A physical trauma or a serious illness can render you temporarily “locked in”. Nevertheless, there are things that you want to know and things you want to communicate to others. Imagine waking up in an intensive care unit, hooked up to a ventilator and unable to move. You can make out that there are a number of people around you engaged in a range of activities and in conversations about you and about the interventions they are putting in place. How would you get their attention and once you got their attention, how would you communicate with them to find out where you are and what is going on? You want them to know that your mind is intact even if your body is not. You want them to treat you not just your body and most importantly you want to have some control over what kind of care you receive. The outcome of care is not just a function of the medical procedures and technical skills of our caregivers, but on our ability to be active participants in our care. Without effective patient-provider communication we cannot describe our symptoms and so run the risk of experiencing an adverse medical event that can lengthen our hospital stay or lead to a log term disability or even death.
We all want and believe that we can exercise the autonomy we had before the accident or disease limited our ability to speak and move, If we hadn’t planned ahead and had not prepared an advanced medical directive, how would we let folks know what we wanted. Or if we did have an advance medical directive on file, how would we let people know that we wanted them to follow it or that we wanted to make some changes.
Without an effective channel of communication, it is difficult for our caregivers to assess us and determine whether we are competent to participate in medical decision making and take an active role in our rehabilitation. The first and most rudimentary attempt at gauging our competence is to be able to somehow demonstrate that we can reliably respond to questions that only require a yes or no response. When you can’t speak, gauging your competence can be challenging. Good bedside practice should have caregivers try to identify a reliable way for their patient to indicate a yes and no response. Depending on how severely “locked in” you are, you could indicate yes and know with a thumbs up or down, one or two hand squeezes, or by looking up or down. To be effectively used everyone you interact with must be able to recognize which gesture you intended to produce. Sadly, producing two distinguishable gesture may be beyond what many ICU patients are capable of producing. But even if you can produce such yes/no gestures you still may have no effective way to summon your nurse if you are in pain or need something.
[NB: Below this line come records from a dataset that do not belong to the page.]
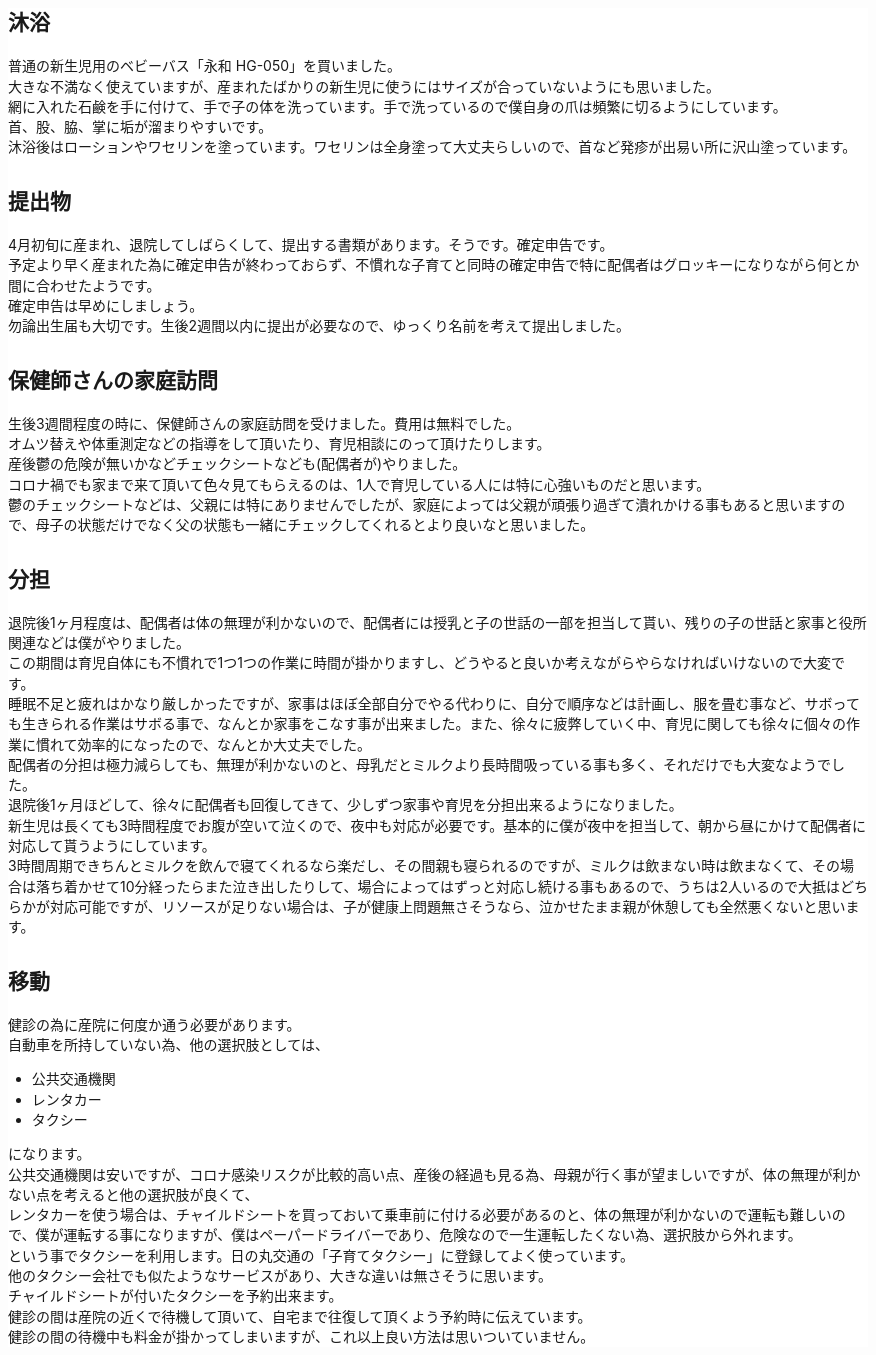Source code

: ## 沐浴

普通の新生児用のベビーバス「永和 HG-050」を買いました。<br>
大きな不満なく使えていますが、産まれたばかりの新生児に使うにはサイズが合っていないようにも思いました。<br>
網に入れた石鹸を手に付けて、手で子の体を洗っています。手で洗っているので僕自身の爪は頻繁に切るようにしています。<br>
首、股、脇、掌に垢が溜まりやすいです。<br>
沐浴後はローションやワセリンを塗っています。ワセリンは全身塗って大丈夫らしいので、首など発疹が出易い所に沢山塗っています。

## 提出物

4月初旬に産まれ、退院してしばらくして、提出する書類があります。そうです。確定申告です。<br>
予定より早く産まれた為に確定申告が終わっておらず、不慣れな子育てと同時の確定申告で特に配偶者はグロッキーになりながら何とか間に合わせたようです。<br>
確定申告は早めにしましょう。<br>
勿論出生届も大切です。生後2週間以内に提出が必要なので、ゆっくり名前を考えて提出しました。<br>

## 保健師さんの家庭訪問

生後3週間程度の時に、保健師さんの家庭訪問を受けました。費用は無料でした。<br>
オムツ替えや体重測定などの指導をして頂いたり、育児相談にのって頂けたりします。<br>
産後鬱の危険が無いかなどチェックシートなども(配偶者が)やりました。<br>
コロナ禍でも家まで来て頂いて色々見てもらえるのは、1人で育児している人には特に心強いものだと思います。<br>
鬱のチェックシートなどは、父親には特にありませんでしたが、家庭によっては父親が頑張り過ぎて潰れかける事もあると思いますので、母子の状態だけでなく父の状態も一緒にチェックしてくれるとより良いなと思いました。<br>

## 分担

退院後1ヶ月程度は、配偶者は体の無理が利かないので、配偶者には授乳と子の世話の一部を担当して貰い、残りの子の世話と家事と役所関連などは僕がやりました。<br>
この期間は育児自体にも不慣れで1つ1つの作業に時間が掛かりますし、どうやると良いか考えながらやらなければいけないので大変です。<br>
睡眠不足と疲れはかなり厳しかったですが、家事はほぼ全部自分でやる代わりに、自分で順序などは計画し、服を畳む事など、サボっても生きられる作業はサボる事で、なんとか家事をこなす事が出来ました。また、徐々に疲弊していく中、育児に関しても徐々に個々の作業に慣れて効率的になったので、なんとか大丈夫でした。<br>
配偶者の分担は極力減らしても、無理が利かないのと、母乳だとミルクより長時間吸っている事も多く、それだけでも大変なようでした。<br>
退院後1ヶ月ほどして、徐々に配偶者も回復してきて、少しずつ家事や育児を分担出来るようになりました。<br>
新生児は長くても3時間程度でお腹が空いて泣くので、夜中も対応が必要です。基本的に僕が夜中を担当して、朝から昼にかけて配偶者に対応して貰うようにしています。<br>
3時間周期できちんとミルクを飲んで寝てくれるなら楽だし、その間親も寝られるのですが、ミルクは飲まない時は飲まなくて、その場合は落ち着かせて10分経ったらまた泣き出したりして、場合によってはずっと対応し続ける事もあるので、うちは2人いるので大抵はどちらかが対応可能ですが、リソースが足りない場合は、子が健康上問題無さそうなら、泣かせたまま親が休憩しても全然悪くないと思います。<br>

## 移動

健診の為に産院に何度か通う必要があります。<br>
自動車を所持していない為、他の選択肢としては、<br>

- 公共交通機関
- レンタカー
- タクシー

になります。<br>
公共交通機関は安いですが、コロナ感染リスクが比較的高い点、産後の経過も見る為、母親が行く事が望ましいですが、体の無理が利かない点を考えると他の選択肢が良くて、<br>
レンタカーを使う場合は、チャイルドシートを買っておいて乗車前に付ける必要があるのと、体の無理が利かないので運転も難しいので、僕が運転する事になりますが、僕はペーパードライバーであり、危険なので一生運転したくない為、選択肢から外れます。<br>
という事でタクシーを利用します。日の丸交通の「子育てタクシー」に登録してよく使っています。<br>
他のタクシー会社でも似たようなサービスがあり、大きな違いは無さそうに思います。<br>
チャイルドシートが付いたタクシーを予約出来ます。<br>
健診の間は産院の近くで待機して頂いて、自宅まで往復して頂くよう予約時に伝えています。<br>
健診の間の待機中も料金が掛かってしまいますが、これ以上良い方法は思いついていません。<br>
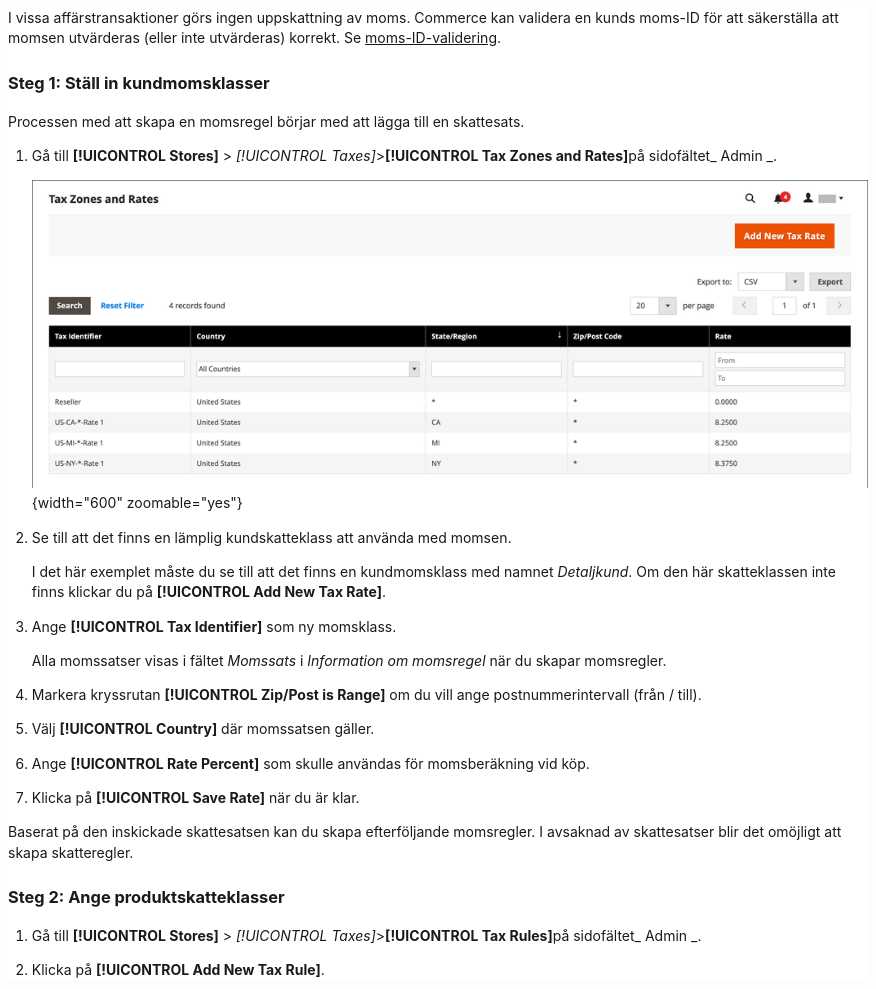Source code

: I vissa affärstransaktioner görs ingen uppskattning av moms. Commerce kan validera en kunds moms-ID för att säkerställa att momsen utvärderas (eller inte utvärderas) korrekt. Se [moms-ID-validering](#vat-id-validation).

### Steg 1: Ställ in kundmomsklasser

Processen med att skapa en momsregel börjar med att lägga till en skattesats.

1. Gå till **[!UICONTROL Stores]** > _[!UICONTROL Taxes]_>**[!UICONTROL Tax Zones and Rates]**&#x200B;på sidofältet_ Admin _.

   ![Konfigurera kundmomsklasser](./assets/vat-zones.png){width="600" zoomable="yes"}

1. Se till att det finns en lämplig kundskatteklass att använda med momsen.

   I det här exemplet måste du se till att det finns en kundmomsklass med namnet _Detaljkund_. Om den här skatteklassen inte finns klickar du på **[!UICONTROL Add New Tax Rate]**.

1. Ange **[!UICONTROL Tax Identifier]** som ny momsklass.

   Alla momssatser visas i fältet _Momssats_ i _Information om momsregel_ när du skapar momsregler.

1. Markera kryssrutan **[!UICONTROL Zip/Post is Range]** om du vill ange postnummerintervall (från / till).

1. Välj **[!UICONTROL Country]** där momssatsen gäller.

1. Ange **[!UICONTROL Rate Percent]** som skulle användas för momsberäkning vid köp.

1. Klicka på **[!UICONTROL Save Rate]** när du är klar.

Baserat på den inskickade skattesatsen kan du skapa efterföljande momsregler. I avsaknad av skattesatser blir det omöjligt att skapa skatteregler.

### Steg 2: Ange produktskatteklasser

1. Gå till **[!UICONTROL Stores]** > _[!UICONTROL Taxes]_>**[!UICONTROL Tax Rules]**&#x200B;på sidofältet_ Admin _.

1. Klicka på **[!UICONTROL Add New Tax Rule]**.


[1]: https://ec.europa.eu/taxation_customs/vies/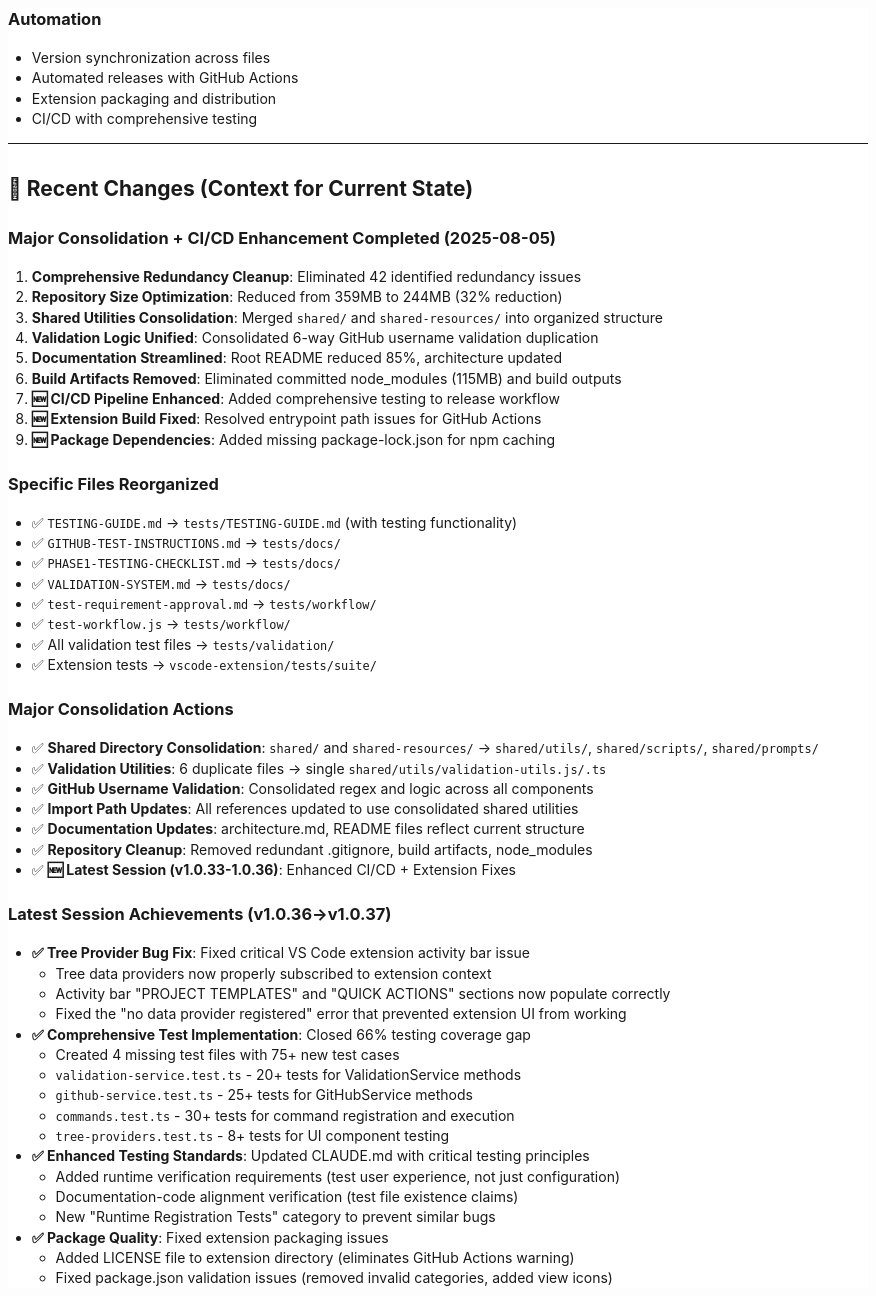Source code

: ### **Automation**
- Version synchronization across files
- Automated releases with GitHub Actions
- Extension packaging and distribution
- CI/CD with comprehensive testing

---

## 🔄 **Recent Changes** (Context for Current State)

### **Major Consolidation + CI/CD Enhancement Completed (2025-08-05)**
1. **Comprehensive Redundancy Cleanup**: Eliminated 42 identified redundancy issues
2. **Repository Size Optimization**: Reduced from 359MB to 244MB (32% reduction)
3. **Shared Utilities Consolidation**: Merged `shared/` and `shared-resources/` into organized structure
4. **Validation Logic Unified**: Consolidated 6-way GitHub username validation duplication
5. **Documentation Streamlined**: Root README reduced 85%, architecture updated
6. **Build Artifacts Removed**: Eliminated committed node_modules (115MB) and build outputs
7. **🆕 CI/CD Pipeline Enhanced**: Added comprehensive testing to release workflow
8. **🆕 Extension Build Fixed**: Resolved entrypoint path issues for GitHub Actions
9. **🆕 Package Dependencies**: Added missing package-lock.json for npm caching

### **Specific Files Reorganized**
- ✅ `TESTING-GUIDE.md` → `tests/TESTING-GUIDE.md` (with testing functionality)
- ✅ `GITHUB-TEST-INSTRUCTIONS.md` → `tests/docs/`
- ✅ `PHASE1-TESTING-CHECKLIST.md` → `tests/docs/`
- ✅ `VALIDATION-SYSTEM.md` → `tests/docs/`
- ✅ `test-requirement-approval.md` → `tests/workflow/`
- ✅ `test-workflow.js` → `tests/workflow/`
- ✅ All validation test files → `tests/validation/`
- ✅ Extension tests → `vscode-extension/tests/suite/`

### **Major Consolidation Actions**
- ✅ **Shared Directory Consolidation**: `shared/` and `shared-resources/` → `shared/utils/`, `shared/scripts/`, `shared/prompts/`
- ✅ **Validation Utilities**: 6 duplicate files → single `shared/utils/validation-utils.js/.ts`
- ✅ **GitHub Username Validation**: Consolidated regex and logic across all components
- ✅ **Import Path Updates**: All references updated to use consolidated shared utilities
- ✅ **Documentation Updates**: architecture.md, README files reflect current structure
- ✅ **Repository Cleanup**: Removed redundant .gitignore, build artifacts, node_modules
- ✅ **🆕 Latest Session (v1.0.33-1.0.36)**: Enhanced CI/CD + Extension Fixes

### **Latest Session Achievements (v1.0.36→v1.0.37)**
- **✅ Tree Provider Bug Fix**: Fixed critical VS Code extension activity bar issue
  - Tree data providers now properly subscribed to extension context
  - Activity bar "PROJECT TEMPLATES" and "QUICK ACTIONS" sections now populate correctly
  - Fixed the "no data provider registered" error that prevented extension UI from working
- **✅ Comprehensive Test Implementation**: Closed 66% testing coverage gap
  - Created 4 missing test files with 75+ new test cases
  - `validation-service.test.ts` - 20+ tests for ValidationService methods
  - `github-service.test.ts` - 25+ tests for GitHubService methods  
  - `commands.test.ts` - 30+ tests for command registration and execution
  - `tree-providers.test.ts` - 8+ tests for UI component testing
- **✅ Enhanced Testing Standards**: Updated CLAUDE.md with critical testing principles
  - Added runtime verification requirements (test user experience, not just configuration)
  - Documentation-code alignment verification (test file existence claims)
  - New "Runtime Registration Tests" category to prevent similar bugs
- **✅ Package Quality**: Fixed extension packaging issues
  - Added LICENSE file to extension directory (eliminates GitHub Actions warning)
  - Fixed package.json validation issues (removed invalid categories, added view icons)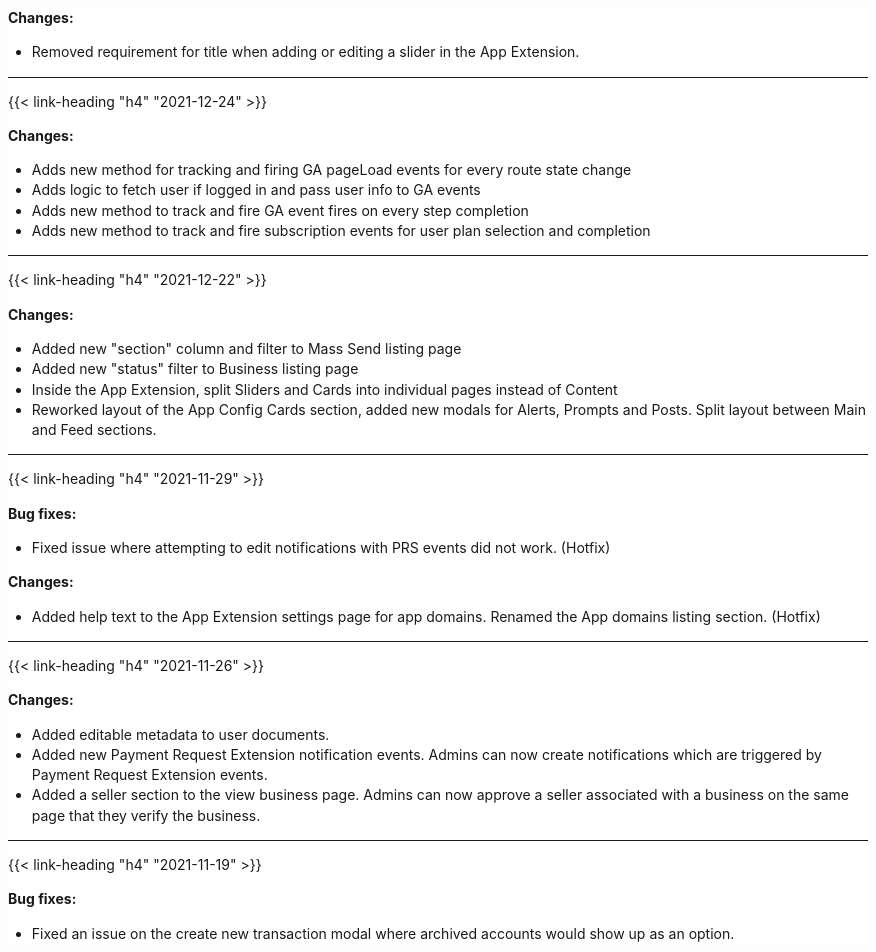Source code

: **Changes:**

- Removed requirement for title when adding or editing a slider in the App Extension.

---

{{< link-heading "h4" "2021-12-24" >}}

**Changes:**

- Adds new method for tracking and firing GA pageLoad events for every route state change
- Adds logic to fetch user if logged in and pass user info to GA events
- Adds new method to track and fire GA event fires on every step completion
- Adds new method to track and fire subscription events for user plan selection and completion

---

{{< link-heading "h4" "2021-12-22" >}}

**Changes:**

- Added new "section" column and filter to Mass Send listing page
- Added new "status" filter to Business listing page
- Inside the App Extension, split Sliders and Cards into individual pages instead of Content
- Reworked layout of the App Config Cards section, added new modals for Alerts, Prompts and Posts. Split layout between Main and Feed sections.

---

{{< link-heading "h4" "2021-11-29" >}}

**Bug fixes:**

- Fixed issue where attempting to edit notifications with PRS events did not work. (Hotfix)

**Changes:**

- Added help text to the App Extension settings page for app domains. Renamed the App domains listing section. (Hotfix)

---

{{< link-heading "h4" "2021-11-26" >}}

**Changes:**

- Added editable metadata to user documents.
- Added new Payment Request Extension notification events. Admins can now create notifications which are triggered by Payment Request Extension events.
- Added a seller section to the view business page. Admins can now approve a seller associated with a business on the same page that they verify the business.

---

{{< link-heading "h4" "2021-11-19" >}}

**Bug fixes:**

- Fixed an issue on the create new transaction modal where archived accounts would show up as an option.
That is the depressing scenario that 30-50% of conscious mechanically ventilated patients face every day. They are trapped and unable to independently summon help or effectively communicate. To address the needs of these millions of patients, Voxello has taken the smart switch technology developed at the University of Iowa and produced the noddle switch that enables patients to summon help and control a speech generating device even if they can only produce a tiny intentional gesture like a tongue click or a small low force and displacement gesture of some body part. Using patented gesture detection and counting algorithms the noddle can do much more than the conventional switches that have been on the market. The gesture detection algorithm can reliably detect the intentional gesture like a tongue click and then count whether you produced one, two, or three gestures in a row. Base on the number of sequential gestures you produced, the noddle can either activate the nurse call system or allow you to navigate and select messages on the Voxello noddle-chat communication device.
You don’t have to be one of those “locked-in” patients if you land up being hospitalized. Even if you can only produce a single intentional gesture, Voxello’s noddle smart switch and the noddle-chat communication tablet make it possible for you to be able to summon help and effectively communicate with their caregivers.